*HOW TO COMPLETE THIS TASK*:
Rewrite every line of the listing below with "decimals" changed to "decimal places" throughout, leaving everything else untouched.
[[ DATA PROVIDED, beginning ]]
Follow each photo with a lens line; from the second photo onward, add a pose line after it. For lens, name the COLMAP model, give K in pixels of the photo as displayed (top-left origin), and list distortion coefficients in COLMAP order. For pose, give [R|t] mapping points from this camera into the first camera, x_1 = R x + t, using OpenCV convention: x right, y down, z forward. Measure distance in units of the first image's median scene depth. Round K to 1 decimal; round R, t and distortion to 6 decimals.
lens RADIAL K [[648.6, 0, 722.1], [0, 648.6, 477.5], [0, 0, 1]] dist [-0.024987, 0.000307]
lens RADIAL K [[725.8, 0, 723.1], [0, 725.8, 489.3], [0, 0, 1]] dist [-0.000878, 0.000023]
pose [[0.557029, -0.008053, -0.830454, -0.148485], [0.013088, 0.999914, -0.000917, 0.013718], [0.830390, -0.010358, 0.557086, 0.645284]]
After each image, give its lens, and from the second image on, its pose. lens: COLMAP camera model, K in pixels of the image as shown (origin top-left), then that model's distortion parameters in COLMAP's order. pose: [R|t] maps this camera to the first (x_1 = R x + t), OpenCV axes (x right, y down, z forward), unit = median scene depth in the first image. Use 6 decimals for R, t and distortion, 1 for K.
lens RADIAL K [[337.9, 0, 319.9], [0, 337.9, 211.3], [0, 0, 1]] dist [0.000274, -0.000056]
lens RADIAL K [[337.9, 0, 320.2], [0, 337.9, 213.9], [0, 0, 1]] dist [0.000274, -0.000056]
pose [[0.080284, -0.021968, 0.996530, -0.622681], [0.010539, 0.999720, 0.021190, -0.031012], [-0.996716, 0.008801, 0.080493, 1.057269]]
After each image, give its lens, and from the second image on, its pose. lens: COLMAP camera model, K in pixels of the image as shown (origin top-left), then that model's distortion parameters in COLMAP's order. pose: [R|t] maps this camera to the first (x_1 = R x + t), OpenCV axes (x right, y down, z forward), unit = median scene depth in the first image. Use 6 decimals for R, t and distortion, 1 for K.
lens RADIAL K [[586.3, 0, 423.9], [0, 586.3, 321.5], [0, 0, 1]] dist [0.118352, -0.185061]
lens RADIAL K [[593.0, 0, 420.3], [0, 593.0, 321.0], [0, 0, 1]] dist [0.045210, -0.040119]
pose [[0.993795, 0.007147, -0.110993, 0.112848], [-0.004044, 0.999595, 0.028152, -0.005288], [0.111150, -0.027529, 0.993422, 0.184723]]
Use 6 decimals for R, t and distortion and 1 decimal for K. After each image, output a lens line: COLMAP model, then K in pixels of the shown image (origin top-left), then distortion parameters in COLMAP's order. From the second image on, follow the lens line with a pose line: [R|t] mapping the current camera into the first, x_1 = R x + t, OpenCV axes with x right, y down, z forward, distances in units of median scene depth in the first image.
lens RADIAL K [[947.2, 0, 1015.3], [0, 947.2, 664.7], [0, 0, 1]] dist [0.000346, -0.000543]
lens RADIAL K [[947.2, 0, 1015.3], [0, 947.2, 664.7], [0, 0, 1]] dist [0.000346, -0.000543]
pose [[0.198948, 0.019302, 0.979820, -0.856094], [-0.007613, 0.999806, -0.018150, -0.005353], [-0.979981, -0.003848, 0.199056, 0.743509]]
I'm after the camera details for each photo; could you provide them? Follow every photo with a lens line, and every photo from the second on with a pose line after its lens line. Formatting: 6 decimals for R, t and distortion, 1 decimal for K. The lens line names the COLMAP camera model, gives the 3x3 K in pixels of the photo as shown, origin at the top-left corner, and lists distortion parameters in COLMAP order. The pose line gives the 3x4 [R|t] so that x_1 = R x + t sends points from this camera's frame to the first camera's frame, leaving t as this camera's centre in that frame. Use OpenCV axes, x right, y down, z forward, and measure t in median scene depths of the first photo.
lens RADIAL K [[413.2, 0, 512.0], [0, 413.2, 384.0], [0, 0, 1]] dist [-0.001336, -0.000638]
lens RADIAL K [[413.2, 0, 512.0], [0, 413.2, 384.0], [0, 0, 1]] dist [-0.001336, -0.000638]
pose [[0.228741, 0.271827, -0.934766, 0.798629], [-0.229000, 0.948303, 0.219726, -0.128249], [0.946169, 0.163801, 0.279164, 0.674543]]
[[ DATA PROVIDED, end ]]
*RESULT OF THE TASK*:
Follow each photo with a lens line; from the second photo onward, add a pose line after it. For lens, name the COLMAP model, give K in pixels of the photo as displayed (top-left origin), and list distortion coefficients in COLMAP order. For pose, give [R|t] mapping points from this camera into the first camera, x_1 = R x + t, using OpenCV convention: x right, y down, z forward. Measure distance in units of the first image's median scene depth. Round K to 1 decimal; round R, t and distortion to 6 decimal places.
lens RADIAL K [[648.6, 0, 722.1], [0, 648.6, 477.5], [0, 0, 1]] dist [-0.024987, 0.000307]
lens RADIAL K [[725.8, 0, 723.1], [0, 725.8, 489.3], [0, 0, 1]] dist [-0.000878, 0.000023]
pose [[0.557029, -0.008053, -0.830454, -0.148485], [0.013088, 0.999914, -0.000917, 0.013718], [0.830390, -0.010358, 0.557086, 0.645284]]
After each image, give its lens, and from the second image on, its pose. lens: COLMAP camera model, K in pixels of the image as shown (origin top-left), then that model's distortion parameters in COLMAP's order. pose: [R|t] maps this camera to the first (x_1 = R x + t), OpenCV axes (x right, y down, z forward), unit = median scene depth in the first image. Use 6 decimal places for R, t and distortion, 1 for K.
lens RADIAL K [[337.9, 0, 319.9], [0, 337.9, 211.3], [0, 0, 1]] dist [0.000274, -0.000056]
lens RADIAL K [[337.9, 0, 320.2], [0, 337.9, 213.9], [0, 0, 1]] dist [0.000274, -0.000056]
pose [[0.080284, -0.021968, 0.996530, -0.622681], [0.010539, 0.999720, 0.021190, -0.031012], [-0.996716, 0.008801, 0.080493, 1.057269]]
After each image, give its lens, and from the second image on, its pose. lens: COLMAP camera model, K in pixels of the image as shown (origin top-left), then that model's distortion parameters in COLMAP's order. pose: [R|t] maps this camera to the first (x_1 = R x + t), OpenCV axes (x right, y down, z forward), unit = median scene depth in the first image. Use 6 decimal places for R, t and distortion, 1 for K.
lens RADIAL K [[586.3, 0, 423.9], [0, 586.3, 321.5], [0, 0, 1]] dist [0.118352, -0.185061]
lens RADIAL K [[593.0, 0, 420.3], [0, 593.0, 321.0], [0, 0, 1]] dist [0.045210, -0.040119]
pose [[0.993795, 0.007147, -0.110993, 0.112848], [-0.004044, 0.999595, 0.028152, -0.005288], [0.111150, -0.027529, 0.993422, 0.184723]]
Use 6 decimal places for R, t and distortion and 1 decimal for K. After each image, output a lens line: COLMAP model, then K in pixels of the shown image (origin top-left), then distortion parameters in COLMAP's order. From the second image on, follow the lens line with a pose line: [R|t] mapping the current camera into the first, x_1 = R x + t, OpenCV axes with x right, y down, z forward, distances in units of median scene depth in the first image.
lens RADIAL K [[947.2, 0, 1015.3], [0, 947.2, 664.7], [0, 0, 1]] dist [0.000346, -0.000543]
lens RADIAL K [[947.2, 0, 1015.3], [0, 947.2, 664.7], [0, 0, 1]] dist [0.000346, -0.000543]
pose [[0.198948, 0.019302, 0.979820, -0.856094], [-0.007613, 0.999806, -0.018150, -0.005353], [-0.979981, -0.003848, 0.199056, 0.743509]]
I'm after the camera details for each photo; could you provide them? Follow every photo with a lens line, and every photo from the second on with a pose line after its lens line. Formatting: 6 decimal places for R, t and distortion, 1 decimal for K. The lens line names the COLMAP camera model, gives the 3x3 K in pixels of the photo as shown, origin at the top-left corner, and lists distortion parameters in COLMAP order. The pose line gives the 3x4 [R|t] so that x_1 = R x + t sends points from this camera's frame to the first camera's frame, leaving t as this camera's centre in that frame. Use OpenCV axes, x right, y down, z forward, and measure t in median scene depths of the first photo.
lens RADIAL K [[413.2, 0, 512.0], [0, 413.2, 384.0], [0, 0, 1]] dist [-0.001336, -0.000638]
lens RADIAL K [[413.2, 0, 512.0], [0, 413.2, 384.0], [0, 0, 1]] dist [-0.001336, -0.000638]
pose [[0.228741, 0.271827, -0.934766, 0.798629], [-0.229000, 0.948303, 0.219726, -0.128249], [0.946169, 0.163801, 0.279164, 0.674543]]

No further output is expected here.